Central America
It's strongly hinted at that the more adventurous crews reach Central America and the Caribbean, possibly even South America.
As David's uncle Axel relates:
And yet it can't always have been like that because there was one ship whose captain was foolhardy enough to sail close inshore. Her crew were able to make out great stone ruins. They were all agreed that they were far too regular to be natural, and they thought they might be the remains of one of the Old People's cities. But nobody knows any more about them. Most of the men in that ship wasted away and died, and the rest were never the same afterwards, so no other ship has risked keeping close in.
For hundreds of miles the coast goes on being Badlands with stretches of the dead, black lands; so far, in fact, that the first ships down there gave up and turned about because they thought they would never reach any place where they could water and provision. They came back saying that they thought it must go on like that to the ends of the earth.
(...)
In the middle of all the fuss, however, a ship called the Venture which had long been given up for lost, came sailing home to Rigo. She was battered and undermanned, her canvas was patched, her mizzen jury-rigged, and her condition foul, but she triumphantly claimed the honour of being the first to reach the lands beyond the Black Coasts. She brought back a number of objects including gold and silver and copper ornaments, and a cargo of spices to prove it. The evidence had to be accepted, but there was a lot of trouble over the spices, for there was no means of telling whether they were deviational, or the product of a pure strain. Strict churchgoers refused to touch them for fear they might be tainted; other people preferred to believe that they were the kind of spices referred to in the Bible. Whatever they were, they are profitable enough now for ships to sail south in search of them.
(...)
You'll find islands where the people are all thickset, and others where they're thin; there are even said to be some islands where both the men and women would be passed as true images if it weren't that some strange deviation has turned them all completely black -- though even that's easier to believe than the one about a race of Deviations that has dwindled to two feet high, grown fur and a tail, and taken to living in trees.
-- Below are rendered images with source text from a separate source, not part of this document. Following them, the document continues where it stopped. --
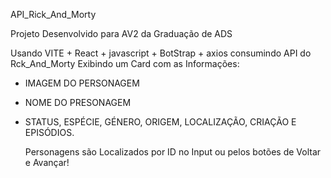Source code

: API_Rick_And_Morty

Projeto Desenvolvido para AV2 da Graduação de ADS

Usando VITE + React + javascript + BotStrap + axios 
consumindo API do Rck_And_Morty
Exibindo um Card com as Informações:
* IMAGEM DO PERSONAGEM
* NOME DO PRESONAGEM
* STATUS, ESPÉCIE, GÉNERO, ORIGEM, LOCALIZAÇÃO, CRIAÇÃO E EPISÓDIOS.

  Personagens são Localizados por ID no Input
  ou pelos botões de Voltar e Avançar!
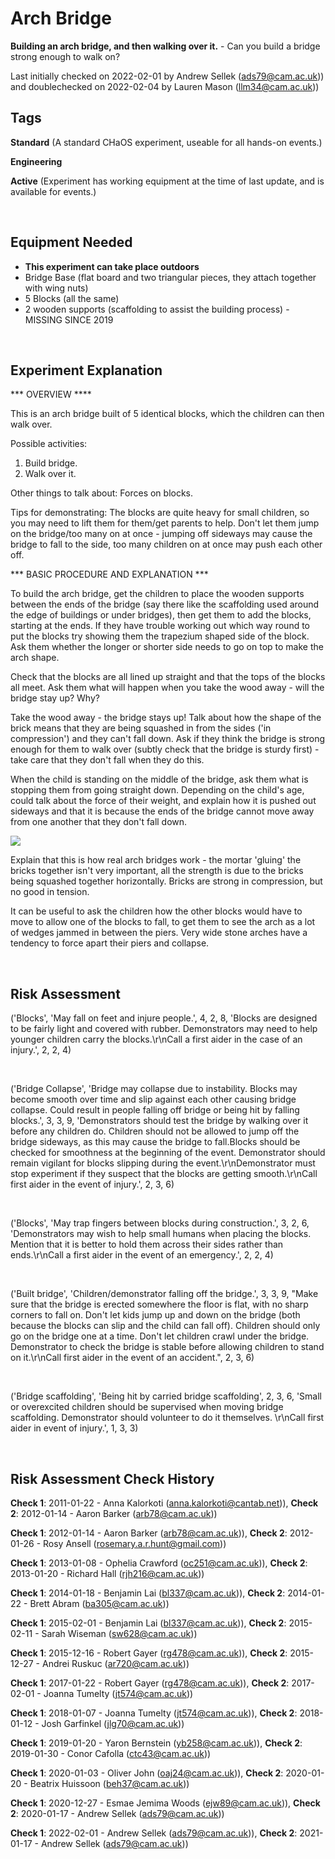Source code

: # Arch Bridge

**Building an arch bridge, and then walking over it.** - Can you build a bridge strong enough to walk on?

Last initially checked on 2022-02-01 by Andrew Sellek (ads79@cam.ac.uk)) and doublechecked on 2022-02-04 by Lauren Mason (llm34@cam.ac.uk))

## Tags
<!--- Start Tags (DO NOT REMOVE THIS COMMENT) --->

**Standard** (A standard CHaOS experiment, useable for all hands-on events.)

**Engineering**

**Active** (Experiment has working equipment at the time of last update, and is available for events.)
<!--- End Tags (DO NOT REMOVE THIS COMMENT) --->

<br/>

## Equipment Needed 
- **This experiment can take place outdoors**
- Bridge Base (flat board and two triangular pieces, they attach together with wing nuts)
- 5 Blocks (all the same)
- 2 wooden supports (scaffolding to assist the building process) - MISSING SINCE 2019

<br/>

## Experiment Explanation 

*** OVERVIEW ****

This is an arch bridge built of 5 identical blocks, which the children can then walk over.

Possible activities:
1. Build bridge.
2. Walk over it.

Other things to talk about:
Forces on blocks.

Tips for demonstrating:
The blocks are quite heavy for small children, so you may need to lift them for them/get parents to help. Don't let them jump on the bridge/too many on at once - jumping off sideways may cause the bridge to fall to the side, too many children on at once may push each other off.

*** BASIC PROCEDURE AND EXPLANATION ***

To build the arch bridge, get the children to place the wooden supports between the ends of the bridge (say there like the scaffolding used around the edge of buildings or under bridges), then get them to add the blocks, starting at the ends. If they have trouble working out which way round to put the blocks try showing them the trapezium shaped side of the block. Ask them whether the longer or shorter side needs to go on top to make the arch shape.

Check that the blocks are all lined up straight and that the tops of the blocks all meet. Ask them what will happen when you take the wood away - will the bridge stay up? Why?

Take the wood away - the bridge stays up! Talk about how the shape of the brick means that they are being squashed in from the sides ('in compression') and they can't fall down. Ask if they think the bridge is strong enough for them to walk over (subtly check that the bridge is sturdy first) - take care that they don't fall when they do this.

When the child is standing on the middle of the bridge, ask them what is stopping them from going straight down. Depending on the child's age, could talk about the force of their weight, and explain how it is pushed out sideways and that it is because the ends of the bridge cannot move away from one another that they don't fall down.

![](http://old.chaosscience.org.uk/sites/default/files/archloading.jpg)

Explain that this is how real arch bridges work - the mortar 'gluing' the bricks together isn't very important, all the strength is due to the bricks being squashed together horizontally. Bricks are strong in compression, but no good in tension.

It can be useful to ask the children how the other blocks would have to move to allow one of the blocks to fall, to get them to see the arch as a lot of wedges jammed in between the piers. Very wide stone arches have a tendency to force apart their piers and collapse.

<br/>

## Risk Assessment

('Blocks', 'May fall on feet and injure people.', 4, 2, 8, 'Blocks are designed to be fairly light and covered with rubber. Demonstrators may need to help younger children carry the blocks.\r\nCall a first aider in the case of an injury.', 2, 2, 4)

<br/>

('Bridge Collapse', 'Bridge may collapse due to instability. Blocks may become smooth over time and slip against each other causing bridge collapse. Could result in people falling off bridge or being hit by falling blocks.', 3, 3, 9, 'Demonstrators should test the bridge by walking over it before any children do. Children should not be allowed to jump off the bridge sideways, as this may cause the bridge to fall.Blocks should be checked for smoothness at the beginning of the event. Demonstrator should remain vigilant for blocks slipping during the event.\r\nDemonstrator must stop experiment if they suspect that the blocks are getting smooth.\r\nCall first aider in the event of injury.', 2, 3, 6)

<br/>

('Blocks', 'May trap fingers between blocks during construction.', 3, 2, 6, 'Demonstrators may wish to help small humans when placing the blocks. Mention that it is better to hold them across their sides rather than ends.\r\nCall a first aider in the event of an emergency.', 2, 2, 4)

<br/>

('Built bridge', 'Children/demonstrator falling off the bridge.', 3, 3, 9, "Make sure that the bridge is erected somewhere the floor is flat, with no sharp corners to fall on. Don't let kids jump up and down on the bridge (both because the blocks can slip and the child can fall off). Children should only go on the bridge one at a time. Don't let children crawl under the bridge. Demonstrator to check the bridge is stable before allowing children to stand on it.\r\nCall first aider in the event of an accident.", 2, 3, 6)

<br/>

('Bridge scaffolding', 'Being hit by carried bridge scaffolding', 2, 3, 6, 'Small or overexcited children should be supervised when moving bridge scaffolding. Demonstrator should volunteer to do it themselves. \r\nCall first aider in event of injury.', 1, 3, 3)

<br/>

## Risk Assessment Check History 

**Check 1**: 2011-01-22 - Anna Kalorkoti (anna.kalorkoti@cantab.net)), **Check 2**: 2012-01-14 - Aaron Barker (arb78@cam.ac.uk))

**Check 1**: 2012-01-14 - Aaron Barker (arb78@cam.ac.uk)), **Check 2**: 2012-01-26 - Rosy Ansell (rosemary.a.r.hunt@gmail.com))

**Check 1**: 2013-01-08 - Ophelia Crawford (oc251@cam.ac.uk)), **Check 2**: 2013-01-20 - Richard Hall (rjh216@cam.ac.uk))

**Check 1**: 2014-01-18 - Benjamin Lai (bl337@cam.ac.uk)), **Check 2**: 2014-01-22 - Brett Abram (ba305@cam.ac.uk))

**Check 1**: 2015-02-01 - Benjamin Lai (bl337@cam.ac.uk)), **Check 2**: 2015-02-11 - Sarah Wiseman (sw628@cam.ac.uk))

**Check 1**: 2015-12-16 - Robert Gayer (rg478@cam.ac.uk)), **Check 2**: 2015-12-27 - Andrei Ruskuc (ar720@cam.ac.uk))

**Check 1**: 2017-01-22 - Robert Gayer (rg478@cam.ac.uk)), **Check 2**: 2017-02-01 - Joanna Tumelty (jt574@cam.ac.uk))

**Check 1**: 2018-01-07 - Joanna Tumelty (jt574@cam.ac.uk)), **Check 2**: 2018-01-12 - Josh Garfinkel (jlg70@cam.ac.uk))

**Check 1**: 2019-01-20 - Yaron Bernstein (yb258@cam.ac.uk)), **Check 2**: 2019-01-30 - Conor Cafolla (ctc43@cam.ac.uk))

**Check 1**: 2020-01-03 - Oliver John (oaj24@cam.ac.uk)), **Check 2**: 2020-01-20 - Beatrix Huissoon (beh37@cam.ac.uk))

**Check 1**: 2020-12-27 - Esmae Jemima Woods (ejw89@cam.ac.uk)), **Check 2**: 2020-01-17 - Andrew Sellek (ads79@cam.ac.uk))

**Check 1**: 2022-02-01 - Andrew Sellek (ads79@cam.ac.uk)), **Check 2**: 2021-01-17 - Andrew Sellek (ads79@cam.ac.uk))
The Chrysalids, chapter 6.
The islands where people are "all completely black" might be some of the Caribbean islands. How uncle Axel describes them, they seem to be at the furthest edges of where the Labradorian ships have sailed. The spices these ships brought back can easily have come from Caribbean or Central American countries.
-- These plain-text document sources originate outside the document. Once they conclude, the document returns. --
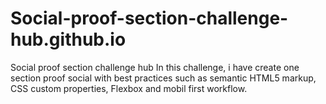 # Social-proof-section-challenge-hub.github.io
Social proof section challenge hub
In this challenge, i have create one section proof social with best practices such as semantic HTML5 markup, CSS custom properties, Flexbox and mobil first workflow.
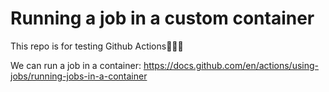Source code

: # Running a job in a custom container

This repo is for testing Github Actions🧚🏼‍♀️

We can run a job in a container: https://docs.github.com/en/actions/using-jobs/running-jobs-in-a-container
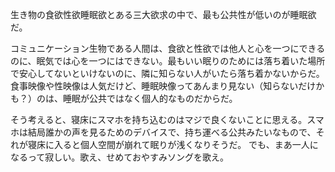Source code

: 生き物の食欲性欲睡眠欲とある三大欲求の中で、最も公共性が低いのが睡眠欲だ。

コミュニケーション生物である人間は、食欲と性欲では他人と心を一つにできるのに、眠気では心を一つにはできない。最もいい眠りのためには落ち着いた場所で安心してないといけないのに、隣に知らない人がいたら落ち着かないからだ。食事映像や性映像は人気だけど、睡眠映像ってあんまり見ない（知らないだけかも？）のは、睡眠が公共ではなく個人的なものだからだ。

そう考えると、寝床にスマホを持ち込むのはマジで良くないことに思える。スマホは結局誰かの声を見るためのデバイスで、持ち運べる公共みたいなもので、それが寝床に入ると個人空間が崩れて眠りが浅くなりそうだ。
でも、まあ一人になるって寂しい。歌え、せめておやすみソングを歌え。
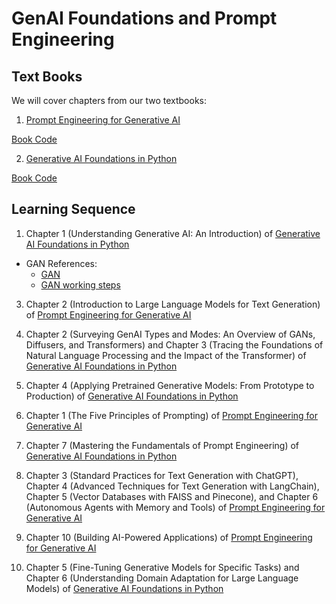 # GenAI Foundations and Prompt Engineering

## Text Books

We will cover chapters from our two textbooks: 

1. [Prompt Engineering for Generative AI](https://www.oreilly.com/library/view/prompt-engineering-for/9781098153427/)

[Book Code](https://github.com/BrightPool/prompt-engineering-for-generative-ai-examples)

2. [Generative AI Foundations in Python](https://www.amazon.com/Generative-Foundations-Python-techniques-challenges/dp/1835460828/ref=sr_1_6)

[Book Code](https://github.com/PacktPublishing/Generative-AI-Foundations-in-Python)

## Learning Sequence

1. Chapter 1 (Understanding Generative AI: An Introduction) of [Generative AI Foundations in Python](https://www.amazon.com/Generative-Foundations-Python-techniques-challenges/dp/1835460828/ref=sr_1_6)
  *  GAN References:
      * [GAN](https://miro.medium.com/v2/resize:fit:1400/1*YWM0LmH0HLktBpZRyL_9jw.gif)
      * [GAN working steps](https://chatgpt.com/share/5e34a1f2-3fab-41f8-a657-383bcf382af3)
  
  
      

3. Chapter 2 (Introduction to Large Language Models for Text Generation) of [Prompt Engineering for Generative AI](https://www.oreilly.com/library/view/prompt-engineering-for/9781098153427/)

4. Chapter 2 (Surveying GenAI Types and Modes: An Overview of GANs, Diffusers, and Transformers) and Chapter 3 (Tracing the Foundations of Natural Language Processing and the Impact of the Transformer) of [Generative AI Foundations in Python](https://www.amazon.com/Generative-Foundations-Python-techniques-challenges/dp/1835460828/ref=sr_1_6)

5. Chapter 4 (Applying Pretrained Generative Models: From Prototype to Production) of [Generative AI Foundations in Python](https://www.amazon.com/Generative-Foundations-Python-techniques-challenges/dp/1835460828/ref=sr_1_6)

6. Chapter 1 (The Five Principles of Prompting) of [Prompt Engineering for Generative AI](https://www.oreilly.com/library/view/prompt-engineering-for/9781098153427/)

7. Chapter 7 (Mastering the Fundamentals of Prompt Engineering) of [Generative AI Foundations in Python](https://www.amazon.com/Generative-Foundations-Python-techniques-challenges/dp/1835460828/ref=sr_1_6)

8. Chapter 3 (Standard Practices for Text Generation with ChatGPT), Chapter 4 (Advanced Techniques for Text Generation with LangChain), Chapter 5 (Vector Databases with FAISS and Pinecone), and Chapter 6 (Autonomous Agents with Memory and Tools) of [Prompt Engineering for Generative AI](https://www.oreilly.com/library/view/prompt-engineering-for/9781098153427/)

9. Chapter 10 (Building AI-Powered Applications) of [Prompt Engineering for Generative AI](https://www.oreilly.com/library/view/prompt-engineering-for/9781098153427/)

10. Chapter 5 (Fine-Tuning Generative Models for Specific Tasks) and Chapter 6 (Understanding Domain Adaptation for Large Language Models) of [Generative AI Foundations in Python](https://www.amazon.com/Generative-Foundations-Python-techniques-challenges/dp/1835460828/ref=sr_1_6)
Ships that come (too) close to the coast, see "great stone ruins" the ruins of cities, thought to be "the remains of one of the Old People's cities". So while there's no specific description of New York City, it's safe to assume it lays in ruins.
The "race of Deviations that has dwindled to two feet high, grown fur and a tail, and taken to living in trees" sounds like an accurate description of new world monkeys, found in Central and South America.